Journal
3 Detrimental Effects of Multitasking Nurses Should Know!
Most nurses multitask out of necessity during an 8 or 12 hour shift. But the evidence is clear: constant task-switching carries real costs. Here is what happe…
article
Most nurses multitask out of necessity during an 8 or 12 hour shift. But the evidence is clear: constant task-switching carries real costs. Here is what happens to your brain and your patients when you try to do too much at once.
1. It increases error rates.
The brain can manage two simultaneous tasks reasonably well, but adding a third triggers mental blocks and degrades judgment. For nurses, this shows up most dangerously during medication preparation. Switching attention between a critical and a non-critical task mid-stream is when dose errors happen.
“When you’re multitasking, you’re not actually focusing on two things at once. You’re forcing your brain to switch between tasks. We discourage medication nurses from doing anything else while preparing meds to protect patient safety.” (chief nurse)
2. It creates chronic stress.
High workload triggers a stress response, which is appropriate short-term. The problem is sustained activation. Chronic stress contributes to cardiovascular problems, sleep disorders, digestive issues, and memory impairment. It is also one of the primary drivers of nursing burnout and turnover.

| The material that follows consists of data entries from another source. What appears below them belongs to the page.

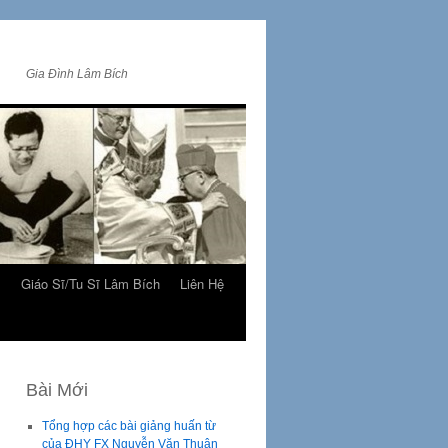
Gia Đình Lâm Bích
m
Giáo Sĩ/Tu Sĩ Lâm Bích
Liên Hệ
Bài Mới
Tổng hợp các bài giảng huấn từ
của ĐHY FX Nguyễn Văn Thuận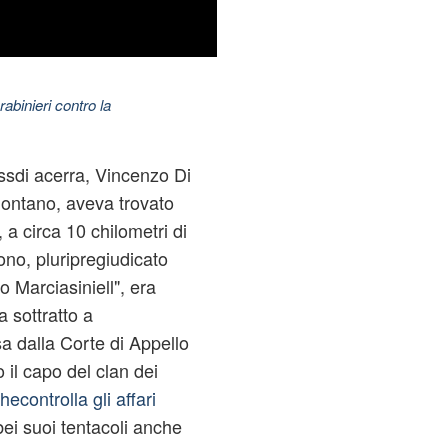
abinieri contro la
ossdi
acerra
, Vincenzo Di
lontano, aveva trovato
 a circa 10 chilometri di
ono, pluripregiudicato
 Marciasiniell", era
a sottratto a
a dalla Corte di Appello
 il capo del clan dei
econtrolla gli affari
ei suoi tentacoli anche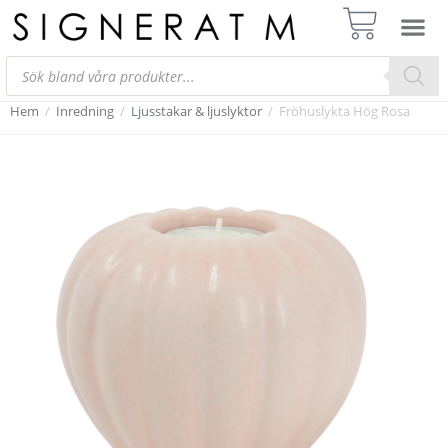
Hem
/
Inredning
/
Ljusstakar & ljuslyktor
/
Fröhuslykta Hög Rosa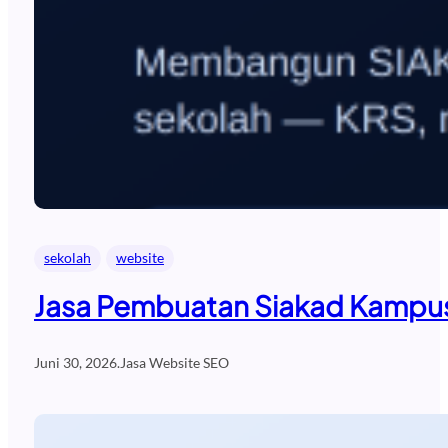
sekolah
website
Jasa Pembuatan Siakad Kampus
Juni 30, 2026
.
Jasa Website SEO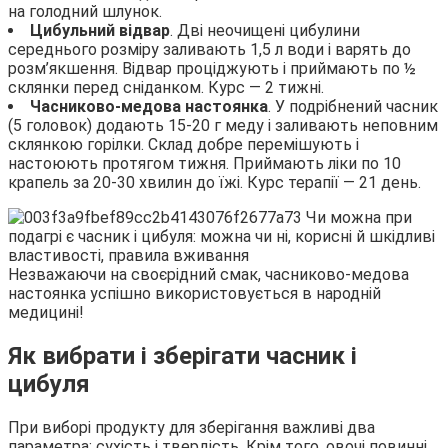
на голодний шлунок.
Цибульний відвар
. Дві неочищені цибулини
середнього розміру заливають 1,5 л води і варять до
розм’якшення. Відвар проціджують і приймають по ½
склянки перед сніданком. Курс — 2 тижні.
Часниково-медова настоянка
. У подрібнений часник
(5 головок) додають 15-20 г меду і заливають неповним
склянкою горілки. Склад добре перемішують і
настоюють протягом тижня. Приймають ліки по 10
крапель за 20-30 хвилин до їжі. Курс терапії — 21 день.
Незважаючи на своєрідний смак, часниково-медова
настоянка успішно використовується в народній
медицині!
Як вибрати і зберігати часник і
цибуля
При виборі продукту для зберігання важливі два
параметра: сухість і твердість. Крім того, овочі повинні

3. It degrades long-term performance.
Habitual multitasking is associated with structural changes in the brain that impair short-term memory and reduce the ability to filter distractions. An ICU nurse put it plainly: “I was trying to complete tasks in batches before lunch. Then I noticed I was missing small but important chart details. I had to slow down.”
Practical alternatives:
- Prioritize and cluster similar tasks. Do the essential work first.
- Delegate appropriately. Assign tasks to people who can handle them and follow up.
- Protect critical tasks. Ask a colleague to cover your patients during medication preparation.
- Decompress after difficult shifts. Recovery matters for sustained performance.